Whereas for 'contextual / vibes' based features, the ground truth is not a sparse sum of discrete features. It's a continuous summary of the text obtained by averaging representations over the sequence. In this case, SAEs exhibit feature splitting where they are able to model the continuous summary with sparser and sparser features by clustering texts from the dataset together in finer and finer divisions. This starts off canonical, but eventually the clusters you choose are not features of the model, but features of the dataset. And at this point the features are no longer robust OOD because they aren't genuine internal model features, they are tiny clusters that emerge from the interaction between the model and the dataset.
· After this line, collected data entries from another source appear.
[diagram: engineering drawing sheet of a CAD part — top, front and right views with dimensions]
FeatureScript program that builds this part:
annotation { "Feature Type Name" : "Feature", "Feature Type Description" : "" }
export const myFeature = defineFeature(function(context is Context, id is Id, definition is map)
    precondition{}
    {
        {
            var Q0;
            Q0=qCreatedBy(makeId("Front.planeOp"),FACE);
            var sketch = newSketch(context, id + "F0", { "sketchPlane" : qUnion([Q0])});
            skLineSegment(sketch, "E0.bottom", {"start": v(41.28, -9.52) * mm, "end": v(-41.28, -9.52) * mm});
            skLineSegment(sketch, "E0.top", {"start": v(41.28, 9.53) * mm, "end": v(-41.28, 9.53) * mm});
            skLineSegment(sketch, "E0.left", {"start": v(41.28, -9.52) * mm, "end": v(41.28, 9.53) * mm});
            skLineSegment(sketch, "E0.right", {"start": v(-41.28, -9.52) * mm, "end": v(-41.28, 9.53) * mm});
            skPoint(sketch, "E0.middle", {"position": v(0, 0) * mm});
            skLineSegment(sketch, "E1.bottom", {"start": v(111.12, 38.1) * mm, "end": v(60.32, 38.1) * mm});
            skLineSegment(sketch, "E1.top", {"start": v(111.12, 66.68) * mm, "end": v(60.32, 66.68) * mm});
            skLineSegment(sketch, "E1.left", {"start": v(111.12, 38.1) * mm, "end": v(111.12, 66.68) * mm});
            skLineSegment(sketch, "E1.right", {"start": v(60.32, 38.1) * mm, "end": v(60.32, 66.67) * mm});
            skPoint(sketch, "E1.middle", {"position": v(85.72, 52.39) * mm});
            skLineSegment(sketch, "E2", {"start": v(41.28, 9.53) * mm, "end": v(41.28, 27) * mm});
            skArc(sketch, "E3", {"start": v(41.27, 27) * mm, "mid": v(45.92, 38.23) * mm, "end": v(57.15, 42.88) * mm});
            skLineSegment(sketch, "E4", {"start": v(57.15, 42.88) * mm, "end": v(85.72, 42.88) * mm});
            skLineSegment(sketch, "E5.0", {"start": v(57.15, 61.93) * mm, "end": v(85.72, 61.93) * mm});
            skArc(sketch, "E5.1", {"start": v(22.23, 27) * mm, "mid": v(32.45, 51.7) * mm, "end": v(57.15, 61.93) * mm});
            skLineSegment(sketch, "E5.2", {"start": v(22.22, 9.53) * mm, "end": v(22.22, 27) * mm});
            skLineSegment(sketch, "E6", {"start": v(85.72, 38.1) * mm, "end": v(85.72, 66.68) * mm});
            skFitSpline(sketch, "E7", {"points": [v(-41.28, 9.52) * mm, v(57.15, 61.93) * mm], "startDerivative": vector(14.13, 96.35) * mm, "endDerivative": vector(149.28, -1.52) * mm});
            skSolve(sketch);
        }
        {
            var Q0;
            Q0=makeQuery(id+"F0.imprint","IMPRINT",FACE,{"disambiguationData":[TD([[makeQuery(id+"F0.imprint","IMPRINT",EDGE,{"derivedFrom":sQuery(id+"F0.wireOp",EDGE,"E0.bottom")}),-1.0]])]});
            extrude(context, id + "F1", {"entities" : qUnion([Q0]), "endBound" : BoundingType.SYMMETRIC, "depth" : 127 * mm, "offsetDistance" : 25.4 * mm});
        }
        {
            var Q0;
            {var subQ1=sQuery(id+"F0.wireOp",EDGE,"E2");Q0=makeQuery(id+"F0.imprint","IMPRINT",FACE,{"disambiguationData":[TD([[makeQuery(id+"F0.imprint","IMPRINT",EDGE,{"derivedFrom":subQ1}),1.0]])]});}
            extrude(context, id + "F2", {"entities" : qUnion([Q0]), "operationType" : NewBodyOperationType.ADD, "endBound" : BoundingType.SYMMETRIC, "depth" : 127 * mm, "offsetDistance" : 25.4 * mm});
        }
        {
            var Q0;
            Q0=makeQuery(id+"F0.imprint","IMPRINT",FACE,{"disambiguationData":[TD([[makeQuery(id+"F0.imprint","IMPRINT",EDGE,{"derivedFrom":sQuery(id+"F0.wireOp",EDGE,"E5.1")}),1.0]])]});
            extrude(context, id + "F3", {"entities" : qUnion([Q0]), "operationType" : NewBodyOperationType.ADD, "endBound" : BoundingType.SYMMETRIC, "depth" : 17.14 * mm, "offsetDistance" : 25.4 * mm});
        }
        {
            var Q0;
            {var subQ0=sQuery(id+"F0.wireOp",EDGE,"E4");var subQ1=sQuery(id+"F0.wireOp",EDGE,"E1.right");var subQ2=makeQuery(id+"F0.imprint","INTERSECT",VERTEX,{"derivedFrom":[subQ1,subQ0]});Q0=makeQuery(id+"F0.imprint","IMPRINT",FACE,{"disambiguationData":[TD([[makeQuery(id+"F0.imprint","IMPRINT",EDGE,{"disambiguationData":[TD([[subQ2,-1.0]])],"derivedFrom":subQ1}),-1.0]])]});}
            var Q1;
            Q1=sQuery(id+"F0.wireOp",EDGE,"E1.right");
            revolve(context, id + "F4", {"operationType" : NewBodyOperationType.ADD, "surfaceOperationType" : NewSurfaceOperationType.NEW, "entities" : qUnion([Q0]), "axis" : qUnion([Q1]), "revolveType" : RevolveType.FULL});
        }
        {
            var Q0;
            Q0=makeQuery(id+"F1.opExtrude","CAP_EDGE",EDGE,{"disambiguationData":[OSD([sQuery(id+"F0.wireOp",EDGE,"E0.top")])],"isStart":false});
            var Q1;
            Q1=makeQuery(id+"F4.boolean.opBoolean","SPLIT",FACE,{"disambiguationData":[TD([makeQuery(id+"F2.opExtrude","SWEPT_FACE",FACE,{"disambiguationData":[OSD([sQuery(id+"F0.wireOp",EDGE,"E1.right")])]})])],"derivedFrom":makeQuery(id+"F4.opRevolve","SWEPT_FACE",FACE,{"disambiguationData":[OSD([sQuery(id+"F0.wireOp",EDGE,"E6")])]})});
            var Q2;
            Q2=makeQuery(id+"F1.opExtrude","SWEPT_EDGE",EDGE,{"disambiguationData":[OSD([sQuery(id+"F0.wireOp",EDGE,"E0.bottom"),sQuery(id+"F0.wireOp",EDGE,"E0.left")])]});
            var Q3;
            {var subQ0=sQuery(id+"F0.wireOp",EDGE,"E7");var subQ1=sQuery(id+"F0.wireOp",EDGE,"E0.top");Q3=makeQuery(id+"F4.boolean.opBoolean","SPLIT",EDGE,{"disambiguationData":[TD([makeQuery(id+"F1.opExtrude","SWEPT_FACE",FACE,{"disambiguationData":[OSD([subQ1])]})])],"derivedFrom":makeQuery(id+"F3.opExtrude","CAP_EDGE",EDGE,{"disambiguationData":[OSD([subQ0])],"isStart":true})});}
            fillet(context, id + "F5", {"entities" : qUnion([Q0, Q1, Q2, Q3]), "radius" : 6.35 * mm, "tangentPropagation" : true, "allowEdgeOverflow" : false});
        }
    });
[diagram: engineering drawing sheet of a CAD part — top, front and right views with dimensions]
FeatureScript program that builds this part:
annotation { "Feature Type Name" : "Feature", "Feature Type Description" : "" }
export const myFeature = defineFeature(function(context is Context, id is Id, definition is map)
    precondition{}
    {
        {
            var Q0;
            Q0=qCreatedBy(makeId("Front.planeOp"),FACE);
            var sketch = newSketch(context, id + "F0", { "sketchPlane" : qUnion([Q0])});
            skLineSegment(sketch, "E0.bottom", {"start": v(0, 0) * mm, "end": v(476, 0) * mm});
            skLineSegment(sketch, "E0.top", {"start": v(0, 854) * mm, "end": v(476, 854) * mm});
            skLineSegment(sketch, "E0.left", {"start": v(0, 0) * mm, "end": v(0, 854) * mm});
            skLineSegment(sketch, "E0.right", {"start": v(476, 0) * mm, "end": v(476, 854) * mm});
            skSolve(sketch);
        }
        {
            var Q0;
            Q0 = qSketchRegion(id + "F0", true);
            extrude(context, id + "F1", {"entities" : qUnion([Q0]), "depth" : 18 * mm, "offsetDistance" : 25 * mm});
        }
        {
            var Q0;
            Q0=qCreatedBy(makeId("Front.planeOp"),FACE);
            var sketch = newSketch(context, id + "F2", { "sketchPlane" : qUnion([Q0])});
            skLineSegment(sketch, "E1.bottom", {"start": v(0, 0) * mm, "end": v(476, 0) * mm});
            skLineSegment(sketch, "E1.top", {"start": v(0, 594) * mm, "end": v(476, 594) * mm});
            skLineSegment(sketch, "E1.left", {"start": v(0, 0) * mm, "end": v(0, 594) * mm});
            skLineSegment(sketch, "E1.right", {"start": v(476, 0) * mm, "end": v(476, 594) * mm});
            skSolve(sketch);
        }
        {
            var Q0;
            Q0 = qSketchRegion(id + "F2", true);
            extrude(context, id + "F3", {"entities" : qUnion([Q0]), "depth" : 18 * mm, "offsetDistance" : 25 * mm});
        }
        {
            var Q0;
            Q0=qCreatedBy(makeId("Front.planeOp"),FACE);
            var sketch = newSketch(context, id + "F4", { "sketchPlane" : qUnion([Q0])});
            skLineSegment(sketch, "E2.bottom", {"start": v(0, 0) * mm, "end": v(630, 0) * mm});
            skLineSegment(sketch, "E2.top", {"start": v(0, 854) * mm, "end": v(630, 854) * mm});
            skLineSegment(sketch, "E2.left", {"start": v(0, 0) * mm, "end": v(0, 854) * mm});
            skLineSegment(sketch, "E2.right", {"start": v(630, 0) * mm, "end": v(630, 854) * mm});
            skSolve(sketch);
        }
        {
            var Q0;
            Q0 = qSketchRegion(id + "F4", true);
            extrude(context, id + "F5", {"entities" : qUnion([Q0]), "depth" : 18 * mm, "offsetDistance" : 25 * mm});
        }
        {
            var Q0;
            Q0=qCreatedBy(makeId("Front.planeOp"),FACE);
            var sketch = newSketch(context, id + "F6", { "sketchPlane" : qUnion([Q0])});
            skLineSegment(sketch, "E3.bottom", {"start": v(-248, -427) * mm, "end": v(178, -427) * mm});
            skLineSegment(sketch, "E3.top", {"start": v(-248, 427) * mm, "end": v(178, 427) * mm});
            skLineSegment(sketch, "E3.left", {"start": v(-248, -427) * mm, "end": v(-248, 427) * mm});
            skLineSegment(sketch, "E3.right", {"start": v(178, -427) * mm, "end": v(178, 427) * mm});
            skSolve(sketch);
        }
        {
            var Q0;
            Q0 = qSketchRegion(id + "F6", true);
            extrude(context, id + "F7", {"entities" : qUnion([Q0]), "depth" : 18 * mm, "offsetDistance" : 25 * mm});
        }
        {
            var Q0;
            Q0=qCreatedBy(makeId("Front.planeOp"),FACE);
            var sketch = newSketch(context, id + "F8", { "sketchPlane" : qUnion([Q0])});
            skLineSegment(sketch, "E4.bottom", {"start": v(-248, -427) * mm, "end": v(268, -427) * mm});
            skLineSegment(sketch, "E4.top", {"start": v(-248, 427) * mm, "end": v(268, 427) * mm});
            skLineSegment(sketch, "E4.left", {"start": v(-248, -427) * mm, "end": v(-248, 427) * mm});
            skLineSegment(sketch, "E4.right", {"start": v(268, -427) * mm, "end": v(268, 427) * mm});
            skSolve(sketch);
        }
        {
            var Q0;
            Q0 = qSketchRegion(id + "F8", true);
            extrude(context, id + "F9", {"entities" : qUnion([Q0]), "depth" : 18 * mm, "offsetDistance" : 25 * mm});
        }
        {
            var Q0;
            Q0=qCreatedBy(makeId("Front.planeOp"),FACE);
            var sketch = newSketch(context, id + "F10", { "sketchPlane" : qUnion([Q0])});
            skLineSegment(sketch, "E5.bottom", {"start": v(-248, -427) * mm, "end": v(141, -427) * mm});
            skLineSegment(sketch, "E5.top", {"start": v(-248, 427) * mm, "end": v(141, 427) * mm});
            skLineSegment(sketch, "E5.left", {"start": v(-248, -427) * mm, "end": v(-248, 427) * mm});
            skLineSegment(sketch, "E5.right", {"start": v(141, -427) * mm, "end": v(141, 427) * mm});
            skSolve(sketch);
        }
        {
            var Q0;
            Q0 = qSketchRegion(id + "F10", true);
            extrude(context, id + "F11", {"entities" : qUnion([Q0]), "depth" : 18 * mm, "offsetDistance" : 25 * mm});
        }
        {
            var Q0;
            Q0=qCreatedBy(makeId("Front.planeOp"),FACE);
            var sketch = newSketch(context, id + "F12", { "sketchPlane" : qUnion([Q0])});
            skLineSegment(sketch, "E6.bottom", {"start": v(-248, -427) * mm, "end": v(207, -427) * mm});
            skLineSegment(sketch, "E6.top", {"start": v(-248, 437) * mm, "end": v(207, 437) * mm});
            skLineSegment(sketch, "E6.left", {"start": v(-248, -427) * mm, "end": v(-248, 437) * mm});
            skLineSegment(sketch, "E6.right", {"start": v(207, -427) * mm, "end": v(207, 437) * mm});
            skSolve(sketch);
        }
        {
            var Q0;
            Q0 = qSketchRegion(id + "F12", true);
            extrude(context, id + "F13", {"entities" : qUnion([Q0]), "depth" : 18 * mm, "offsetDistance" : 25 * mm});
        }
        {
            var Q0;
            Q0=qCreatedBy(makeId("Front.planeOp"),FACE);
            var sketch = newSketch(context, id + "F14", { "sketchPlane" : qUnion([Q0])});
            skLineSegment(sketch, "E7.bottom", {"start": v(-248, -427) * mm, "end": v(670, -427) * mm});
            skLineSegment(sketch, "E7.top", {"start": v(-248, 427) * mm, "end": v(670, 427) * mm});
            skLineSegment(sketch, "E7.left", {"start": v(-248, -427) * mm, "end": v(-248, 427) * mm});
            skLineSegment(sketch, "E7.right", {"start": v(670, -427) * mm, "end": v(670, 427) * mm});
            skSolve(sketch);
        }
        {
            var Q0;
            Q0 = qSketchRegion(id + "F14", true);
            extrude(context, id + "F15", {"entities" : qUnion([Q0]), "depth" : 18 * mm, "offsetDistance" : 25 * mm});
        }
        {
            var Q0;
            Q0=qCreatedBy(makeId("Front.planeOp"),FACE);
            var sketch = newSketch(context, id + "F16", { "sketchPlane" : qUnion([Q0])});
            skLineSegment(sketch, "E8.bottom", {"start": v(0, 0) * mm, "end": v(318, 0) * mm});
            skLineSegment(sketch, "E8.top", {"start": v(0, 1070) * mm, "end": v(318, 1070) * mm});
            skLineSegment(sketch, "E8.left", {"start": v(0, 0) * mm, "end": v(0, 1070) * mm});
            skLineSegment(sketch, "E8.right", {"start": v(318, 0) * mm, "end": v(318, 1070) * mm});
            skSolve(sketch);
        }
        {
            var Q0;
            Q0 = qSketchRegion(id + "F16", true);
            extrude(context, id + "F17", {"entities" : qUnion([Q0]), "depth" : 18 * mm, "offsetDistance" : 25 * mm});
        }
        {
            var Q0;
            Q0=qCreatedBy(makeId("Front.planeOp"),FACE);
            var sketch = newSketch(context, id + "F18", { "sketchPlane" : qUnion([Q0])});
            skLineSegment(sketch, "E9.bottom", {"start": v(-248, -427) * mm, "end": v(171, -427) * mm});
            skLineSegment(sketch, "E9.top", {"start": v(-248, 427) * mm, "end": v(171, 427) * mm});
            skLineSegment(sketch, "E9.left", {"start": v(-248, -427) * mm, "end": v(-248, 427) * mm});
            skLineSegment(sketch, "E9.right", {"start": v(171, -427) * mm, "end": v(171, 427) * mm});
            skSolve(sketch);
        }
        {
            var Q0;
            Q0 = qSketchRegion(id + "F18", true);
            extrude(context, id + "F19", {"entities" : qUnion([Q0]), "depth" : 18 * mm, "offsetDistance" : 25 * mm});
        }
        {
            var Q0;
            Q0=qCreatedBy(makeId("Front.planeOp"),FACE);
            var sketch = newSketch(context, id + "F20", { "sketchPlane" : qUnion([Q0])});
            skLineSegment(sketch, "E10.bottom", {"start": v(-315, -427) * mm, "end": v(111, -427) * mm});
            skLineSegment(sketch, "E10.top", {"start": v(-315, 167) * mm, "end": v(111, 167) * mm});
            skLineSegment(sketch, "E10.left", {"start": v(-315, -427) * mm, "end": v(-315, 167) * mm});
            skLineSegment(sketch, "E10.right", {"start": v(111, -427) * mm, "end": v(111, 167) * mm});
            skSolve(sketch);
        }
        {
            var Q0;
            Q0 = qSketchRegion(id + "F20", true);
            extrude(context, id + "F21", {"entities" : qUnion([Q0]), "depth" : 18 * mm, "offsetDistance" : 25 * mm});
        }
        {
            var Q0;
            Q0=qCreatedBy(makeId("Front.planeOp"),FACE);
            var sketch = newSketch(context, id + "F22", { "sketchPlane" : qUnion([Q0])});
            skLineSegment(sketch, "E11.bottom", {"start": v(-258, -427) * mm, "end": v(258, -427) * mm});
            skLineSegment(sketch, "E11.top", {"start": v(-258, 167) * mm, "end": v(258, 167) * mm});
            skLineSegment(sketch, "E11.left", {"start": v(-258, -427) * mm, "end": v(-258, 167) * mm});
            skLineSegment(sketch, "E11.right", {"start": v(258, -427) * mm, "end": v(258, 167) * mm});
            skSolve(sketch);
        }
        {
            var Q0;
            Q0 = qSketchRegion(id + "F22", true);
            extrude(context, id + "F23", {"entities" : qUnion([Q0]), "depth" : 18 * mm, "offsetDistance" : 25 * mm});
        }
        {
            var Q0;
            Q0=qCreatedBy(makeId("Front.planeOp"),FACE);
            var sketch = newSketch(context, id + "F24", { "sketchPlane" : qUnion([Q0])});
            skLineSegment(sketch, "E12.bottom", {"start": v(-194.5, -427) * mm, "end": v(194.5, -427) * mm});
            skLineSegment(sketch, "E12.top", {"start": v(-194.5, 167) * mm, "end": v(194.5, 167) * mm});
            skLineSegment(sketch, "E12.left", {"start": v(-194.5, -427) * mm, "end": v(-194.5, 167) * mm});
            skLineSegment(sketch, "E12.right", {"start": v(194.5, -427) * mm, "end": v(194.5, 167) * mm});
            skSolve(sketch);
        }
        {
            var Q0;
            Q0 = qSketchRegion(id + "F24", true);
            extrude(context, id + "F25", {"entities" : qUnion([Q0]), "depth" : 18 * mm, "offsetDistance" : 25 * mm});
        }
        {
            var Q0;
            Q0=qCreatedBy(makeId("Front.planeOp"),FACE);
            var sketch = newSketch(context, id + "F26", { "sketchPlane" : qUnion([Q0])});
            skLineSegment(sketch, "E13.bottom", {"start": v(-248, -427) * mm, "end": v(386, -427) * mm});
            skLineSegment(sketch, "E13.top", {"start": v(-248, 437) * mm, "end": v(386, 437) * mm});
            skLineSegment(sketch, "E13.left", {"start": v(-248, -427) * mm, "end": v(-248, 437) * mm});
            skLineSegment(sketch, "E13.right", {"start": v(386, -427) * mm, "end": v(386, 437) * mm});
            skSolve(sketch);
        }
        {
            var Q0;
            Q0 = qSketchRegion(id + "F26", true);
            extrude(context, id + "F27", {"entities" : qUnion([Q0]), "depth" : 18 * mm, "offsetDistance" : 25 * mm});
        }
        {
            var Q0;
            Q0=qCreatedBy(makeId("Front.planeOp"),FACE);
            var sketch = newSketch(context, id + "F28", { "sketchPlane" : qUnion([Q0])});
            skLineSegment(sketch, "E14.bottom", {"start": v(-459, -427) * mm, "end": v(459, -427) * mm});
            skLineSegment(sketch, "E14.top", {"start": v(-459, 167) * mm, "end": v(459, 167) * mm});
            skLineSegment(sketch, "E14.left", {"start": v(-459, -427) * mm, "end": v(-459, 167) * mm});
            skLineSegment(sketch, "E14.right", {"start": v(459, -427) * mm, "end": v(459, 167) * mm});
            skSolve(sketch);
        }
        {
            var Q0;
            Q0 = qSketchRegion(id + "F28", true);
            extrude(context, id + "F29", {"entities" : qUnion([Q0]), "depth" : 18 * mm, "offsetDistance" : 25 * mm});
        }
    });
So in theory the model might have a direction corresponding to 'harmful intent', but the SAEs split the dataset into so many chunks that to recover 'harmful intent' you need to combine lots of SAE latents together. And the OOD behaviour arises from the SAE latents being unfaithful to the ground truth, not the model having poor OOD behaviour. Like SAE latents might be sufficiently fine that you can patch together chunks of the dataset to fit the train dataset, in a non-robust way.

As for concepts that generalize OOD - I suppose it depends what is meant by OOD? Like is looking at a dataset the model wasn't exposed to, but that it reasonably could have been, OOD? If so, the incentive for learning OOD robust concepts is that assuming that most text the model receives is novel, this text is OOD for the model, so if its concepts are only relevant to the text it has seen so far, it will perform poorly. You can also argue regularisation drives short description lengths, and thus generalising concepts. Whether a chunk of the training set is duplicates / similar is kind of irrelevant, because even if only 50% of text is novel, the novel text still provides the incentive for robust concepts.

Comment by Alex Gibson on Tracing the Thoughts of a Large Language Model · 2025-03-30T12:08:28.911Z · LW · GW

But models are incentivized to have concepts that generalize OOD because models hardly ever see the same training data more than once.

Comment by Alex Gibson on Matthias Dellago's Shortform · 2025-03-21T20:29:55.795Z · LW · GW

You can have a hypothesis with really high kolmogorov complexity, but if the hypothesis is true 50% of the time it will require 1 bit of information to specify with respect to a coding scheme that merely points to cached hypotheses.

This is why when kolmogorov complexity is defined it's with respect to a fixed universal description language, as otherwise you're right, it's vacuous to talk about the simplicity of a hypothesis.